The model currently supports over 70 input languages. It can dynamically detect and translate from Arabic, Afrikaans, Azerbaijani, Belarusian, Bengali, Bosnian, Bulgarian, Catalan, Chinese, Croatian, Czech, Danish, Dutch, Dzongkha, English, Esperanto, Estonian, Basque, Persian / Farsi, Finnish, Filipino, French, Galician, German, Greek, Gujarati, Haitian Creole, Hawaiian, Hebrew, Hindi, Hungarian, Armenian, Indonesian, Italian, Japanese, Javanese, Georgian, Kazakh, Korean, Kurdish, Latin, Latvian, Lithuanian, Macedonian, Malay, Malayalam, Maori, Mongolian, Burmese / Myanmar, Nepali, Norwegian, Nynorsk, Polish, Portuguese, Punjabi, Romanian, Russian, Serbian, Shona, Slovak, Slovenian, Albanian, Spanish, Swahili, Swedish, Tagalog, Telugu, Thai, Turkish, Ukrainian, Uzbek, Vietnamese, Welsh, and Yoruba.
### Evaluate meaning and latency separately
For evaluations, keep the source audio, generated translated audio, generated transcript, and reference text together for each run. You want to be able to answer three questions later:
- What did the model hear?
- What did it say?
- What should it have said?
Use the best human reference you can get, such as human-edited subtitles, a professional interpreter transcript, a call transcript reviewed by a bilingual speaker, or a human dub of the source material. Automatic captions and transcripts are useful for quick smoke tests, but they are weaker as the source of truth.
If your reference has timestamps, use them. Time-aligned subtitles or transcripts let you evaluate not just translation quality, but also when the translated audio and captions arrived.
Score translations by meaning, not exact wording. A good translation may use different words, so evaluate whether the important facts, nuance, entities, numbers, and tone are preserved. Track the full distribution of misses, not just the average score, because a few bad errors can matter a lot in live translation.
Traditional text metrics like BLEU can help with quick comparisons, but they are a weak proxy for speech-to-speech quality because they miss semantic similarity.
Measure latency separately from quality. Track source speech to translated audio and source speech to displayed captions. Only use segments where the translation is meaningfully aligned when calculating delay; otherwise, bad matches can make timing data misleading.
Finally, review low-scoring examples manually. Listen to the original source, the generated translation, and the reference segment side by side. This is where you catch the issues aggregate scores miss, especially names, numbers, partial translations, tone, and cases where the model skipped or delayed content.

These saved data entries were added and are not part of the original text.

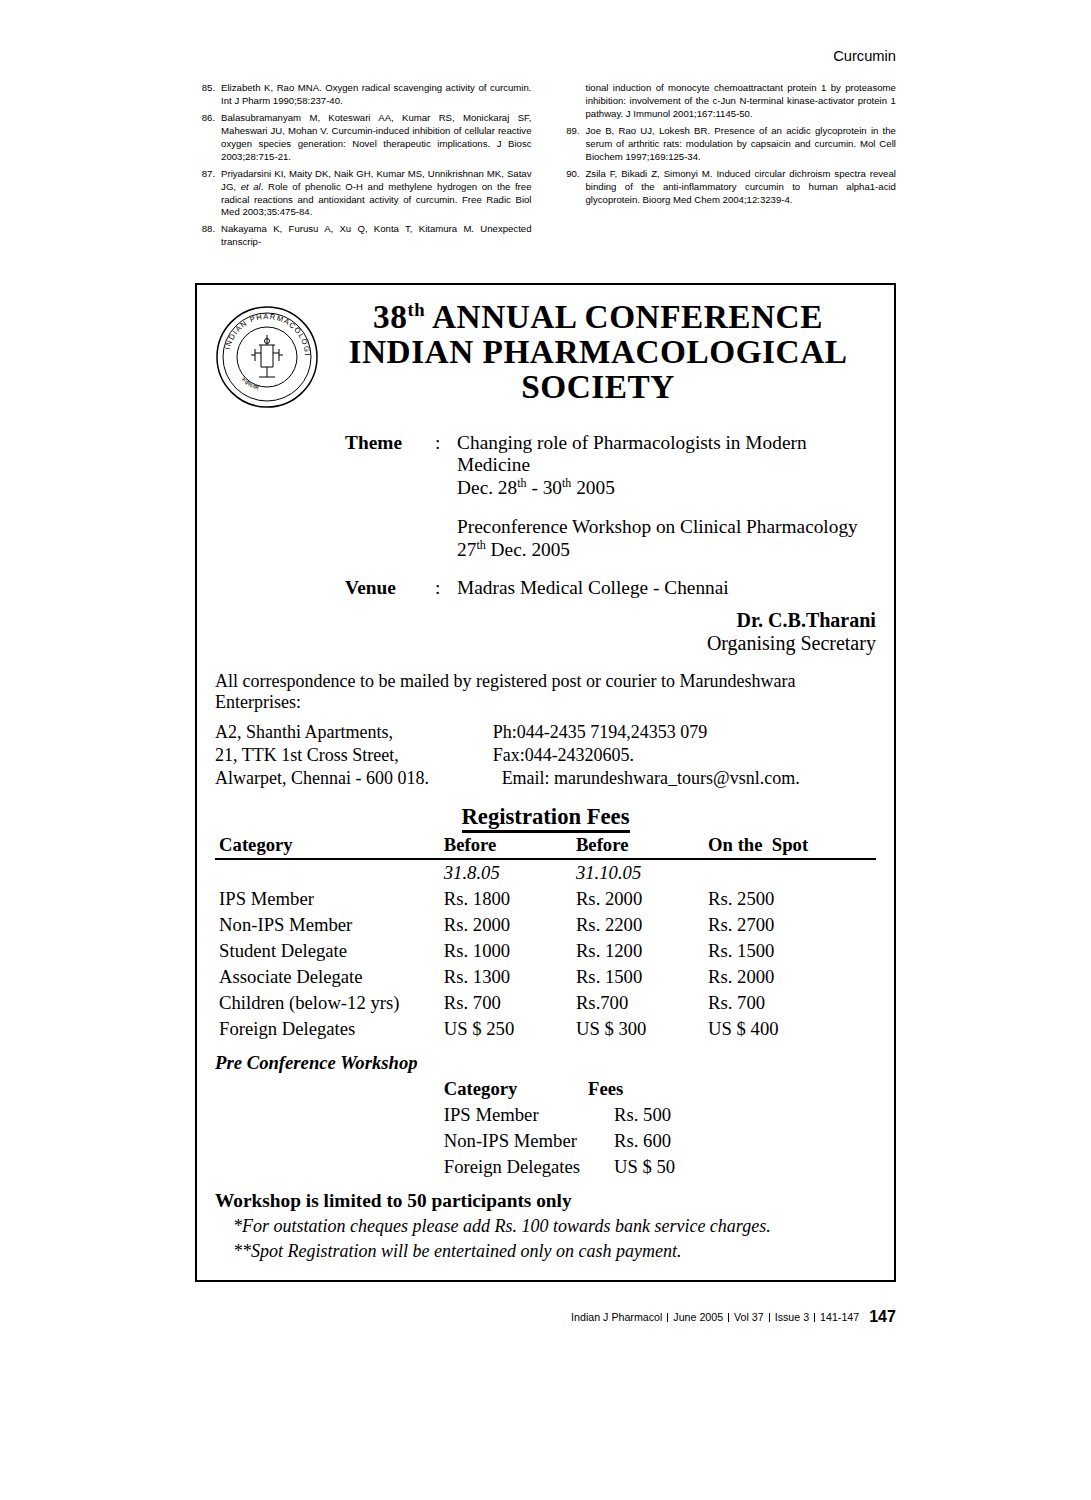Curcumin
85.
Elizabeth K, Rao MNA. Oxygen radical scavenging activity of curcumin. Int J Pharm 1990;58:237-40.
86.
Balasubramanyam M, Koteswari AA, Kumar RS, Monickaraj SF, Maheswari JU, Mohan V. Curcumin-induced inhibition of cellular reactive oxygen species generation: Novel therapeutic implications. J Biosc 2003;28:715-21.
87.
Priyadarsini KI, Maity DK, Naik GH, Kumar MS, Unnikrishnan MK, Satav JG, et al. Role of phenolic O-H and methylene hydrogen on the free radical reactions and antioxidant activity of curcumin. Free Radic Biol Med 2003;35:475-84.
88.
Nakayama K, Furusu A, Xu Q, Konta T, Kitamura M. Unexpected transcrip-
tional induction of monocyte chemoattractant protein 1 by proteasome inhibition: involvement of the c-Jun N-terminal kinase-activator protein 1 pathway. J Immunol 2001;167:1145-50.
89.
Joe B, Rao UJ, Lokesh BR. Presence of an acidic glycoprotein in the serum of arthritic rats: modulation by capsaicin and curcumin. Mol Cell Biochem 1997;169:125-34.
90.
Zsila F, Bikadi Z, Simonyi M. Induced circular dichroism spectra reveal binding of the anti-inflammatory curcumin to human alpha1-acid glycoprotein. Bioorg Med Chem 2004;12:3239-4.
INDIAN PHARMACOLOGICAL SOCIETY स्वास्थ्यम्
38th ANNUAL CONFERENCE
INDIAN PHARMACOLOGICAL SOCIETY
Theme
:
Changing role of Pharmacologists in Modern Medicine
Dec. 28th - 30th 2005
Preconference Workshop on Clinical Pharmacology
27th Dec. 2005
Venue
:
Madras Medical College - Chennai
Dr. C.B.Tharani
Organising Secretary
All correspondence to be mailed by registered post or courier to Marundeshwara Enterprises:
| A2, Shanthi Apartments, | Ph:044-2435 7194,24353 079 |
| 21, TTK 1st Cross Street, | Fax:044-24320605. |
| Alwarpet, Chennai - 600 018. | Email: marundeshwara_tours@vsnl.com. |
Registration Fees
| Category | Before | Before | On the Spot |
| --- | --- | --- | --- |
| | 31.8.05 | 31.10.05 | |
| IPS Member | Rs. 1800 | Rs. 2000 | Rs. 2500 |
| Non-IPS Member | Rs. 2000 | Rs. 2200 | Rs. 2700 |
| Student Delegate | Rs. 1000 | Rs. 1200 | Rs. 1500 |
| Associate Delegate | Rs. 1300 | Rs. 1500 | Rs. 2000 |
| Children (below-12 yrs) | Rs. 700 | Rs.700 | Rs. 700 |
| Foreign Delegates | US $ 250 | US $ 300 | US $ 400 |
Pre Conference Workshop
| Category | Fees |
| --- | --- |
| IPS Member | Rs. 500 |
| Non-IPS Member | Rs. 600 |
| Foreign Delegates | US $ 50 |
Workshop is limited to 50 participants only
*For outstation cheques please add Rs. 100 towards bank service charges.
**Spot Registration will be entertained only on cash payment.
Indian J Pharmacol June 2005 Vol 37 Issue 3 141-147147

For a deeper treatment of Realtime evaluation, see the [Realtime eval guide](https://developers.openai.com/cookbook/examples/realtime_eval_guide).
## Conclusion
Realtime Translation changes what it means to build applications for multilingual users. It turns live interpretation into a native part of the product experience, so multilingual conversations can feel less like using a translation tool and more like simply understanding each other in real time. With a dedicated translation session, audio can move through browsers, phone calls, and video rooms as part of the experience itself.
By making language a smaller barrier, these applications can help more people participate, collaborate, and connect.